SOURCE TEXT: Begin

Display which test in the if/else is failing


 
Thread Tools Search this Thread
Top Forums Shell Programming and Scripting Display which test in the if/else is failing
# 1  
Old 01-21-2011
Display which test in the if/else is failing

So I have a script that monitors my drives (/dev/sda and /dev/sdb) using smartctl (smartmontools). I'm by no means an expert in scripting, so this was my attempt at creating a way to email me if one of the values in smartctl output goes above a set threshold.

My question is, I'm trying to edit the "Subject" line of the email that it sends, so that I can tell which 'test' is failing. Is it temperature_celsius, etc? Is there a way to name each one and then use a variable like $failedtest in the subject line?

SOURCE TEXT: End

→ **THINGS TO DO**:
**1)** From the forum thread, list every drive device path and every software name that the poster mentions.
**2)** Answer these questions from the forum thread, one per line:
(a) On what date was the first post made?
(b) Which line of the email does the poster want to edit?
(c) What variable name does the poster suggest using in that line?

RECORDS SUPPLIED: Begin

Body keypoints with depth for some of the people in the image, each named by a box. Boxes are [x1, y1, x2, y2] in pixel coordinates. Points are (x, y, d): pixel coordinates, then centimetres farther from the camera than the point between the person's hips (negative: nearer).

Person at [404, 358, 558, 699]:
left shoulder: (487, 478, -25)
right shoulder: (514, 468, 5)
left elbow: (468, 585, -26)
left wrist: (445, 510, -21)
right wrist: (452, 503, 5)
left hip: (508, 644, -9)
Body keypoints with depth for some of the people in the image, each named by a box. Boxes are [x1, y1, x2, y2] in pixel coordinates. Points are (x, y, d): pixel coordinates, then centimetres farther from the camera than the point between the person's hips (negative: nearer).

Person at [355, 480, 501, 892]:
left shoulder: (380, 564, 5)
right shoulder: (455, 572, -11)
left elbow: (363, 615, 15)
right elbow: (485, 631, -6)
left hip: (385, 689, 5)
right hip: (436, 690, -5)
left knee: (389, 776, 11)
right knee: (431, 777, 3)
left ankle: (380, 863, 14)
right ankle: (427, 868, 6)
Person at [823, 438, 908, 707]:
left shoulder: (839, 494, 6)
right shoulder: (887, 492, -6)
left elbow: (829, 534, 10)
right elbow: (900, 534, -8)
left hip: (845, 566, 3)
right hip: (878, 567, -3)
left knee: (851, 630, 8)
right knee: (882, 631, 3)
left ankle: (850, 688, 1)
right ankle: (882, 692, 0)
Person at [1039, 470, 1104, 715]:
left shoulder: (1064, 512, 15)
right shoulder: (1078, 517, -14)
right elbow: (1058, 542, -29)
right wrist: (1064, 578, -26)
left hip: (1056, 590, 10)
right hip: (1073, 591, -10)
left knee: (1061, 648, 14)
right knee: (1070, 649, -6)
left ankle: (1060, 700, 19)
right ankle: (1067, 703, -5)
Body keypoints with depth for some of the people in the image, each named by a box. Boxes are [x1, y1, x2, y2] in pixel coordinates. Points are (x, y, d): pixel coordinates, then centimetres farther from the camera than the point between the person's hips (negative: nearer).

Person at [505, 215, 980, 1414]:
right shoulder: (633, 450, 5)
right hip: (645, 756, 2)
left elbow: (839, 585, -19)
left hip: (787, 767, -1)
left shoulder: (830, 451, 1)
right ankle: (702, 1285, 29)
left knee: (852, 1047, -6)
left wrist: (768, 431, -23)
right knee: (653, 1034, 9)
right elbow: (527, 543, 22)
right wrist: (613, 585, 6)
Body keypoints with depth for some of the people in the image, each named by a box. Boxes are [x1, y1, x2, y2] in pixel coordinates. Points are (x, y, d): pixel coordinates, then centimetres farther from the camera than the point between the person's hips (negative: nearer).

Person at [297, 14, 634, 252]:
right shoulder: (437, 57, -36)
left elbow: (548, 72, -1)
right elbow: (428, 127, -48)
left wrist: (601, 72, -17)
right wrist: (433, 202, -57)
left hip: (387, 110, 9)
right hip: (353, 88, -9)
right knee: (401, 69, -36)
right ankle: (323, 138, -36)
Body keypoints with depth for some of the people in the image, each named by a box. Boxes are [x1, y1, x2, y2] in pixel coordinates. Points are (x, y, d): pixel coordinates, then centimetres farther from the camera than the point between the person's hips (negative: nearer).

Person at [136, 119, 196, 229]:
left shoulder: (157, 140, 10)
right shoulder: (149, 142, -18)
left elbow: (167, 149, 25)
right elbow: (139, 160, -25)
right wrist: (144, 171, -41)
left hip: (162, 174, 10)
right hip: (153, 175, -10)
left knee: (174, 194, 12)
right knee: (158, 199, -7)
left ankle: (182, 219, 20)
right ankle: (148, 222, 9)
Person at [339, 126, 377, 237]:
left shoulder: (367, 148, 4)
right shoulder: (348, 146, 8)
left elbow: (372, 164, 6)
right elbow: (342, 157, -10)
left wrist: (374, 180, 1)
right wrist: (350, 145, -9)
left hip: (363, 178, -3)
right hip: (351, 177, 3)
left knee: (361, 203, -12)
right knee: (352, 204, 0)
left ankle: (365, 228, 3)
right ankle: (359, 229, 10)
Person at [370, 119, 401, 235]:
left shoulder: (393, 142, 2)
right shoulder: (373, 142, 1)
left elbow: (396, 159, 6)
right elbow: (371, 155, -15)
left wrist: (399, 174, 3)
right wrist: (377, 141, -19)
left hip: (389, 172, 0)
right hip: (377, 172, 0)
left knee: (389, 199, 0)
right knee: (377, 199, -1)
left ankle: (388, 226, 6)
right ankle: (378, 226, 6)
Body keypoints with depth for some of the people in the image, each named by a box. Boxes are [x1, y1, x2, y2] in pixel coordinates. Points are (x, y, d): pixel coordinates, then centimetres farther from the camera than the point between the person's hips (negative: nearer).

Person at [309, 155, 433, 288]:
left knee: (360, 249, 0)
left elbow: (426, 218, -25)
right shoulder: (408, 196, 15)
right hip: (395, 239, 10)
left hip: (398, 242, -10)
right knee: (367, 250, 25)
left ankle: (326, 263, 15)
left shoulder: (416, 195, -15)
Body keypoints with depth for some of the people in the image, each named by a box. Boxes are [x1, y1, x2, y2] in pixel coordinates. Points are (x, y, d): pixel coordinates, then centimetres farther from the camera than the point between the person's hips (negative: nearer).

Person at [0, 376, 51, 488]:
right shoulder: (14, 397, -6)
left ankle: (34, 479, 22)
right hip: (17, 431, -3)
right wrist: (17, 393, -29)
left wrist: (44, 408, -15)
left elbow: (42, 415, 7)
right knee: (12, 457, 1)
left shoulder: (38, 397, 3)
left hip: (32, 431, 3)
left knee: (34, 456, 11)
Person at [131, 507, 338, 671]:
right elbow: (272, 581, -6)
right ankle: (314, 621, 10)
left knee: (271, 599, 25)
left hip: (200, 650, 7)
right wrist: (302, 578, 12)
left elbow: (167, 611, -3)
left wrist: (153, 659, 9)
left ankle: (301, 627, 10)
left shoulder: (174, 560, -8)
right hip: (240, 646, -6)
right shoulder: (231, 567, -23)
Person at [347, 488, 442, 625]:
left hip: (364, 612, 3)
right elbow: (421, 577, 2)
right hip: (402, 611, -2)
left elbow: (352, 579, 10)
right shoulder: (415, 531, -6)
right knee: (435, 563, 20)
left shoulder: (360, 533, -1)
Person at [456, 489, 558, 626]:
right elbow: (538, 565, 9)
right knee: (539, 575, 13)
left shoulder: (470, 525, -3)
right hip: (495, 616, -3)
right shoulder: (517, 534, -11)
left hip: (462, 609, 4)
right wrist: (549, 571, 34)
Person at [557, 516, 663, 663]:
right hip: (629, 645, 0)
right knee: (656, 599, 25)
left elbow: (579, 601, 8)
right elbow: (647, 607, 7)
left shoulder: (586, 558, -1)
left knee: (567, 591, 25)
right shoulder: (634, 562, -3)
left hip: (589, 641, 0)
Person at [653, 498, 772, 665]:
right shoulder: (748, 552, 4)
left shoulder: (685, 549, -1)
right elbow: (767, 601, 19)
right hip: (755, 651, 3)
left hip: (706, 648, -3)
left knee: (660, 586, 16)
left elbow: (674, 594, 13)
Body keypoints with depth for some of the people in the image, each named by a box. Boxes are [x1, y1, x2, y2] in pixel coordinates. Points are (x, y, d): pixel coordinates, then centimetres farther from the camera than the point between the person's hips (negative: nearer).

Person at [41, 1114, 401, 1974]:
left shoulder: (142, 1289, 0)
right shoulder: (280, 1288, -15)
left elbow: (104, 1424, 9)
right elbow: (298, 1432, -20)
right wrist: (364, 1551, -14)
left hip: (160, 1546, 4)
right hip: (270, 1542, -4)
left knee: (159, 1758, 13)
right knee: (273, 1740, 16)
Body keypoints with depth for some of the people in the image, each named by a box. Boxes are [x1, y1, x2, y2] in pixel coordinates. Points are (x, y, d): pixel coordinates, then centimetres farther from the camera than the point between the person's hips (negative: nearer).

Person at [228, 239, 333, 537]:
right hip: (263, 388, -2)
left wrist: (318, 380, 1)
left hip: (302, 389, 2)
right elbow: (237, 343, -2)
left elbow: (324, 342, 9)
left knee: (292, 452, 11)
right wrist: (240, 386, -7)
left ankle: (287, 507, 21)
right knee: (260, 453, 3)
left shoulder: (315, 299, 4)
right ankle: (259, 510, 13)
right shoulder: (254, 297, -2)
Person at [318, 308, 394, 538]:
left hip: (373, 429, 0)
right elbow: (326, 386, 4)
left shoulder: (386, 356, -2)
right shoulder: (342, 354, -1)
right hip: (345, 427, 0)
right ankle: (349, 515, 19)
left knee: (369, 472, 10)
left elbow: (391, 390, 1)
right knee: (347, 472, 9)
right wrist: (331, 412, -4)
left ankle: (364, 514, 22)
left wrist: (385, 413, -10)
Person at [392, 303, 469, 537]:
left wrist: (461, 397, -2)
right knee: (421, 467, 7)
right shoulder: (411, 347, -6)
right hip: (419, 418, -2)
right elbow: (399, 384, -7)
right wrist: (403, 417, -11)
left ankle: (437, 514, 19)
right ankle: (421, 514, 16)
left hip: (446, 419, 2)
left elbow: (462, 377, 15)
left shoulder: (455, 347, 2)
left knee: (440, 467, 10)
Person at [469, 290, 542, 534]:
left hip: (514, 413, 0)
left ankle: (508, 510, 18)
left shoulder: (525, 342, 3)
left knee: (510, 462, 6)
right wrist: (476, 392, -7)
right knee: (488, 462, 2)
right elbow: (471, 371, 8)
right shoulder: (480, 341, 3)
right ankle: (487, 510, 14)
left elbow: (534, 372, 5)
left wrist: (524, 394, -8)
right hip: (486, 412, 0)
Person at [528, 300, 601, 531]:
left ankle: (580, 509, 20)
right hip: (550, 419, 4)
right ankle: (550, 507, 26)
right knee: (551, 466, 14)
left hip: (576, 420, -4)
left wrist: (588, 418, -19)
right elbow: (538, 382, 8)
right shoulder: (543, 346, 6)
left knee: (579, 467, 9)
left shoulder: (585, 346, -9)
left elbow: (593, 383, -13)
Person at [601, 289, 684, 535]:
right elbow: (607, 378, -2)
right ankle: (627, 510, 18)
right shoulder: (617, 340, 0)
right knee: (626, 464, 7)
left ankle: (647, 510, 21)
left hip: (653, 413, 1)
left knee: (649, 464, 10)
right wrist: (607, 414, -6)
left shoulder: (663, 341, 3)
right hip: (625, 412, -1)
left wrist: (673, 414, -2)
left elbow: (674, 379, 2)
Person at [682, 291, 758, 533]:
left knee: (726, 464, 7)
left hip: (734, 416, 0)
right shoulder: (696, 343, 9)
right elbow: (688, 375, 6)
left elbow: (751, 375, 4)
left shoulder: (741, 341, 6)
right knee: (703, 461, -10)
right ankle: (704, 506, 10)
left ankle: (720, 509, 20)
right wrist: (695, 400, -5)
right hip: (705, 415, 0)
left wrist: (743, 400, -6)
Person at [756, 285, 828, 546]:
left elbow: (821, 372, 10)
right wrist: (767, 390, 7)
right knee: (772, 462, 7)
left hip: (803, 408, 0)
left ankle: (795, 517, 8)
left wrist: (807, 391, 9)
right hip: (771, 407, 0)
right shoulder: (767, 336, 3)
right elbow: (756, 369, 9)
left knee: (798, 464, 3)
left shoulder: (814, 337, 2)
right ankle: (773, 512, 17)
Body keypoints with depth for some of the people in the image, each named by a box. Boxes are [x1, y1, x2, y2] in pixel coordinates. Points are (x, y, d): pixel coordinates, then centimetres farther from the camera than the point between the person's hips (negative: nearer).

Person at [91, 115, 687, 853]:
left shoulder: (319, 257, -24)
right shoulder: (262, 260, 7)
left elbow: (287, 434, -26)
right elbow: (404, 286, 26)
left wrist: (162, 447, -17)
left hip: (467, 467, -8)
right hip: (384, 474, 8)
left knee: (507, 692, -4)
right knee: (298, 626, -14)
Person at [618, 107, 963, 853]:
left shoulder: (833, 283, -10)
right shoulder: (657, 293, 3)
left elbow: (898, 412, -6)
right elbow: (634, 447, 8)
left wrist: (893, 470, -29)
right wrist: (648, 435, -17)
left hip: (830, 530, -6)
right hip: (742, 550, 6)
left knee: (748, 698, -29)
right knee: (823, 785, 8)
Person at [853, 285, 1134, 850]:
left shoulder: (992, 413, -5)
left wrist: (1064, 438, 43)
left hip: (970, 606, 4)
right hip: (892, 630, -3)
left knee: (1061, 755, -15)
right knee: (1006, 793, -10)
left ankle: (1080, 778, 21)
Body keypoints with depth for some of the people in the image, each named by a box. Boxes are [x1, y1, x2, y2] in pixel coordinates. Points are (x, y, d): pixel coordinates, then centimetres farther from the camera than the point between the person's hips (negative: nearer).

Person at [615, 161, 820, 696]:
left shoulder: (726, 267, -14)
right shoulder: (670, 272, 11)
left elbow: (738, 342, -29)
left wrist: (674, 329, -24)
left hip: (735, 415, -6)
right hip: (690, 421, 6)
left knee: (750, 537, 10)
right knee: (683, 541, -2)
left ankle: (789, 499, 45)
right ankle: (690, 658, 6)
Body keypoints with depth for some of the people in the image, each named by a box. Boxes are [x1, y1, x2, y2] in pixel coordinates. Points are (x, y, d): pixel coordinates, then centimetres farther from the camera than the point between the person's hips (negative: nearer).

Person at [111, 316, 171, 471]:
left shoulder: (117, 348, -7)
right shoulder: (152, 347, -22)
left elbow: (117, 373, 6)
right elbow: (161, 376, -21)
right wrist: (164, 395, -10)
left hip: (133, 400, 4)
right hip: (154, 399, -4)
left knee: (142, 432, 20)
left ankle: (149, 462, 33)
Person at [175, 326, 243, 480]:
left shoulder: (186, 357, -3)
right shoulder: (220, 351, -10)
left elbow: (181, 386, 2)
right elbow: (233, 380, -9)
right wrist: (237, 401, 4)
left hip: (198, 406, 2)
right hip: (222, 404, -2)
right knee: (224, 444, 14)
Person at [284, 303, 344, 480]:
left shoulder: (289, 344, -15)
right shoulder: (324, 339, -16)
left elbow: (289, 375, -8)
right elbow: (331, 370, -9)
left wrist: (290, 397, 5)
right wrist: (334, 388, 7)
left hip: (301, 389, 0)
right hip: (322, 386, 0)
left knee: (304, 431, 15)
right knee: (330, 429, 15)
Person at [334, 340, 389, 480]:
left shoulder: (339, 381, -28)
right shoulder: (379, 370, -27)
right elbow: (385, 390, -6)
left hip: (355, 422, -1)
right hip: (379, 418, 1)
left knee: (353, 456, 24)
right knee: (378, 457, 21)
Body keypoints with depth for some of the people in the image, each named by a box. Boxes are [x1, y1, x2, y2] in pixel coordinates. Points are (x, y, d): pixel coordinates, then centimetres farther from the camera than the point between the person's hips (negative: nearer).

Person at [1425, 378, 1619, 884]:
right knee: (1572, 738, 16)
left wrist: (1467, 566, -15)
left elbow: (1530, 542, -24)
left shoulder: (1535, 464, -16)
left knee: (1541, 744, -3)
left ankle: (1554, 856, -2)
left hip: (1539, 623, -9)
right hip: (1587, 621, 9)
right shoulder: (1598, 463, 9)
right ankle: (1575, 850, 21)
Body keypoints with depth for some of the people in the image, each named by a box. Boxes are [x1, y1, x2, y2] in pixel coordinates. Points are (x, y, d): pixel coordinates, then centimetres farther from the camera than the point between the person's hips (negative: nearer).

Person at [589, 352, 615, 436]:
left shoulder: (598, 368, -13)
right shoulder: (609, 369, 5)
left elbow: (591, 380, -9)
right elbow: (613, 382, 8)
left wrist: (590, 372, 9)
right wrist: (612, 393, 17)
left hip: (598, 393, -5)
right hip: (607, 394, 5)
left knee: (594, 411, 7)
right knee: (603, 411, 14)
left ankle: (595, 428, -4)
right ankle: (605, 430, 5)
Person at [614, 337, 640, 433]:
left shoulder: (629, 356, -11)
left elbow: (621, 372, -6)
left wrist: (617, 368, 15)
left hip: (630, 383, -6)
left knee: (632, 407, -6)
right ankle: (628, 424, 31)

RECORDS SUPPLIED: End

→ **RESPONSE LIST**:
**1)**
/dev/sda
/dev/sdb
smartctl
smartmontools

**2)**
(a) 01-21-2011
(b) The "Subject" line
(c) $failedtest